Okay. And so we could get kind of patient vignettes in that group that could be of interest? Dr. Briggs Morrison: Well, as I said, I think the FDA asked us to enroll a broad population of patients to begin to look at that. It's obviously not a definitive assessment of that population. We focus much more on the MLL-r and NPM1 for the simple reason that we can diagnose those patients today, and it's clear unmet need in a population of patients that from a regulatory point of view, you can identify and you can get an indication for.

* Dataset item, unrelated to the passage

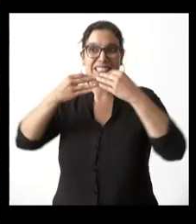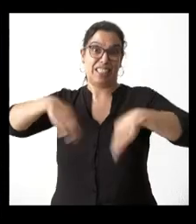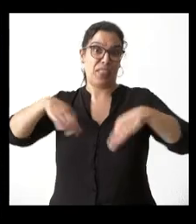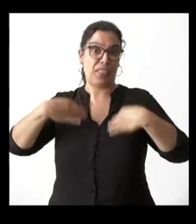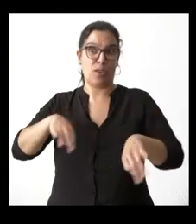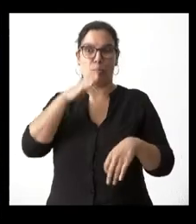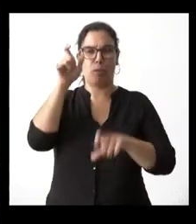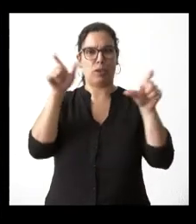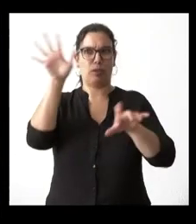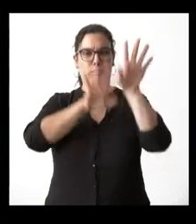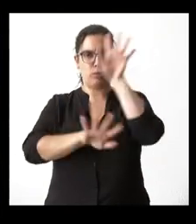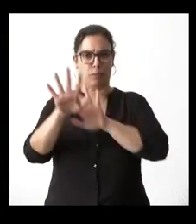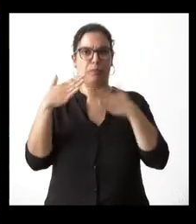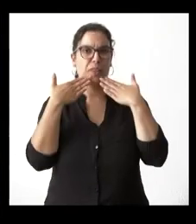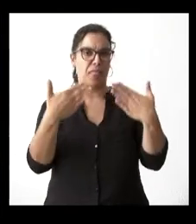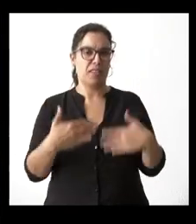la ciudadanía muchas gracias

There are no further questions at this time. I would now like to turn the call over back to Mr. Briggs Morrison, Chief Executive Officer of Syndax. Dr. Briggs Morrison: Thank you very much, operator. And again, thank you, everybody, for joining us on our call. As I said, I think, 2020 was a transformational year, and we anticipate that 2021 will be no less exciting. And the first piece of news, of course, will be the presentation of our Phase 1 data from the AUGMENT-101 trial. And I think we're really quite excited to present that data and then to take additional questions from everybody, and once you have a chance to see that. So thanks so much for joining the call.
Ladies and gentlemen, this concludes today's conference call. Thank you for participating. You may now disconnect.